Since I work at a clinic which serves predominantly disadvantaged new Yorkers, with a predominantly Black and Hispanic population, I can attest that TLP's post has some validity, though not as much as he might imply. I have always considered the clinic at which I work to be fairly well run from an administrative point of view. As a clinic policy (with rare exceptions) we do not fill out forms documenting our patients' inability to work and on the rare occasions when we see a patient who is so disturbed that work would indeed be impossible, we make such a determination time limited and expect that, except in the most extreme cases, decent treatment can render many of these people employable. Admittedly this costs us patients since those who come to us expressly (if covertly) to acquire or continue to receive SSI and do not suffer from serious Psychiatric illness tend to find other clinics more amenable to their desires. To run a clinic this way requires some extra work. It is easier all around to fill out the forms, for us to pretend to offer therapy and medicine while the patients pretend to be sick, and for all to be happily paid by the system. I suspect too many clinics operate under such a rubric.

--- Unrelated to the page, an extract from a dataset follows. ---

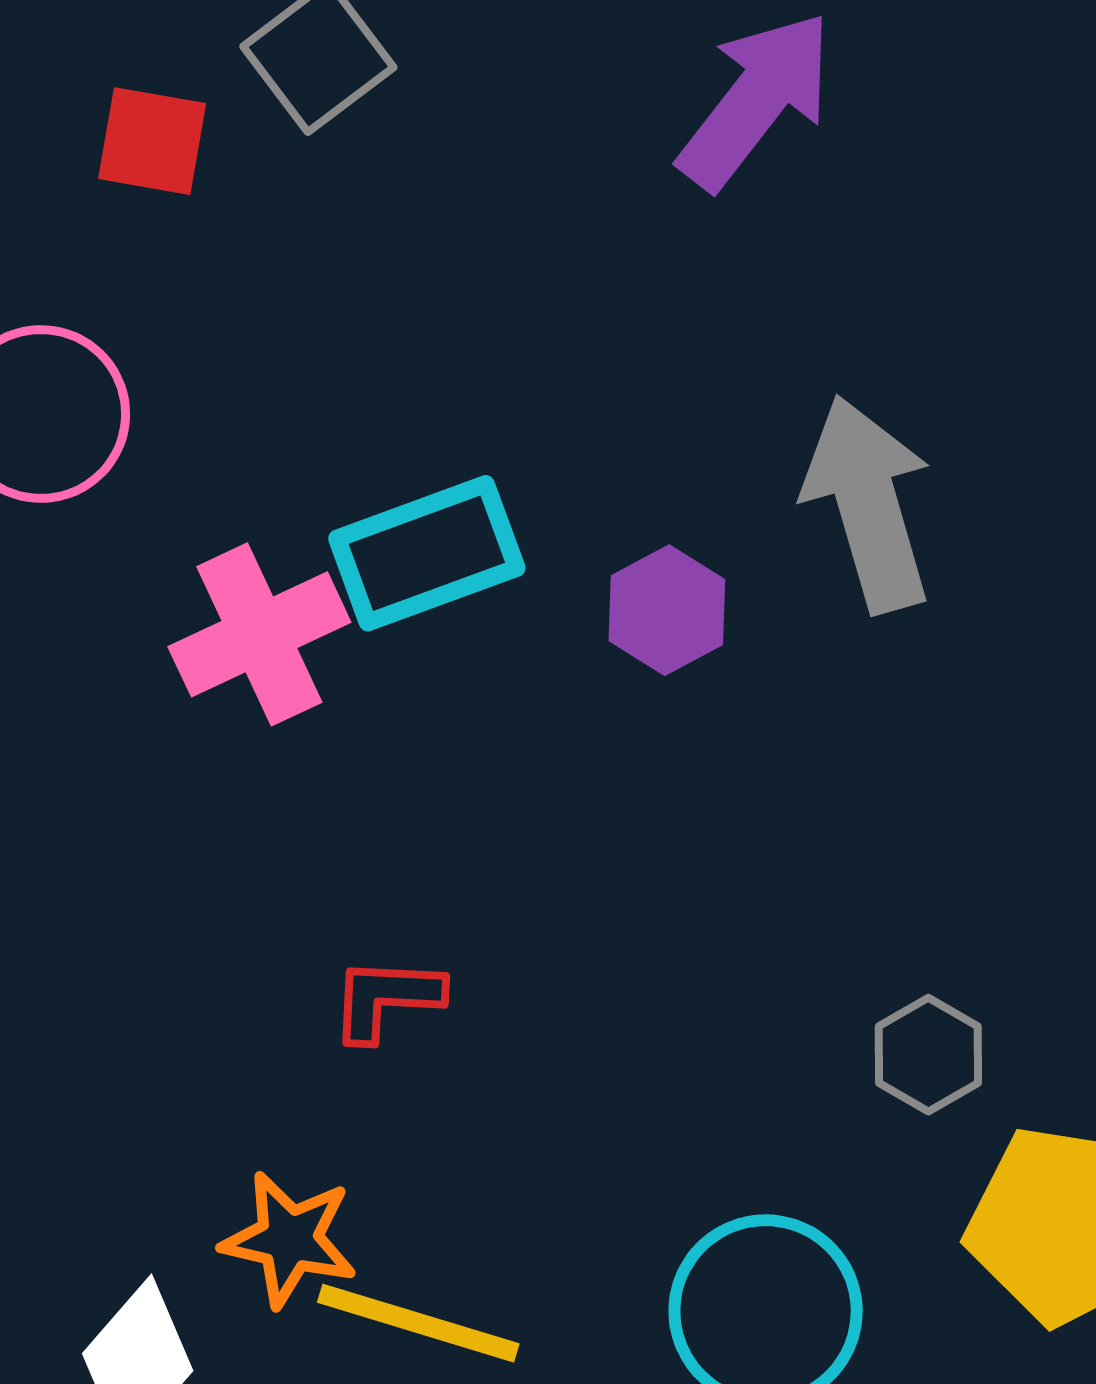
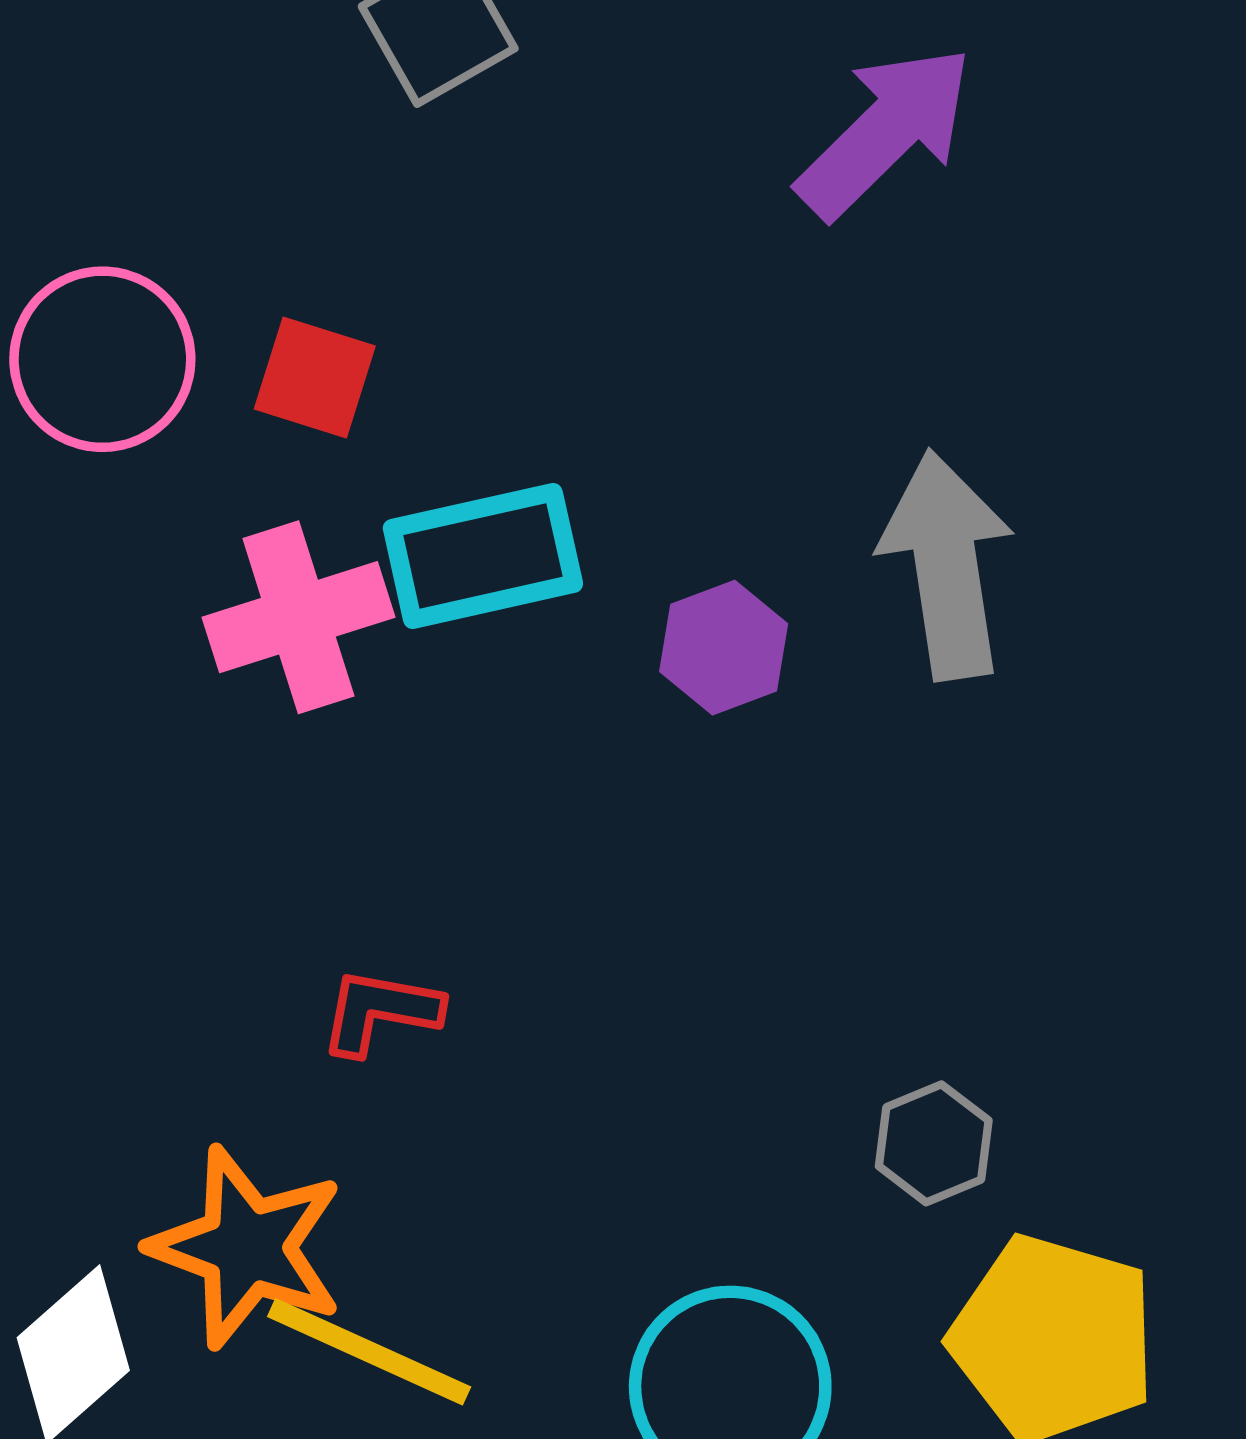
red square: (152, 141) -> (315, 378), moved
orange star: (289, 1239) -> (247, 1247), size x1.4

[TLP is correct that for people who truly deserve SSI but want to work and fight against their disorder, obtaining SSI can be an ordeal; that could be the subject for another post.]
However, the more problematic patients, and the vast majority of the patients on SSI with "Depression", are those who have been so defeated by life, and have so little of the strengths and capabilities that are necessary for success in life and work that a successful life is simply beyond their horizons. By the time these people are in their 40's the chances of them being able to become more functional members of society are minimal. They tend to come to the clinic as products of all the social pathologies that define poverty; raised by single parents or grandmothers, raising children of their own from multiple "baby mamas" or "baby daddies", often with histories of drug and alcohol abuse (sometimes continuing but denied), and with all of the medical complications of personal neglect: obesity, Diabetes, Hypertension, with elevated cholesterol and triglycerides, poor diets, no exercise, the list goes on. Further, most did not finish school. Their inability to succeed in life may be attributed to some combination of pathologic character flaws, limited intellectual abilities, dysfunctional upbringings, and dysfunctional culture.
The question is how to shift the incentives so such people, when caught in the system at a young age (before they have descended hopelessly into dependency) can recover enough agency to live a better life than they would on SSI, which after all, does not provide for much in the way of a "good life" despite the worries of the most Libertarian Social Darwinists. Right now little attention is paid to these kinds of questions, however many interesting questions will arise when, sometime very soon, paying $600/month plus Medicaid becomes too expensive to carry the numbers of permanently disabled now on SSI.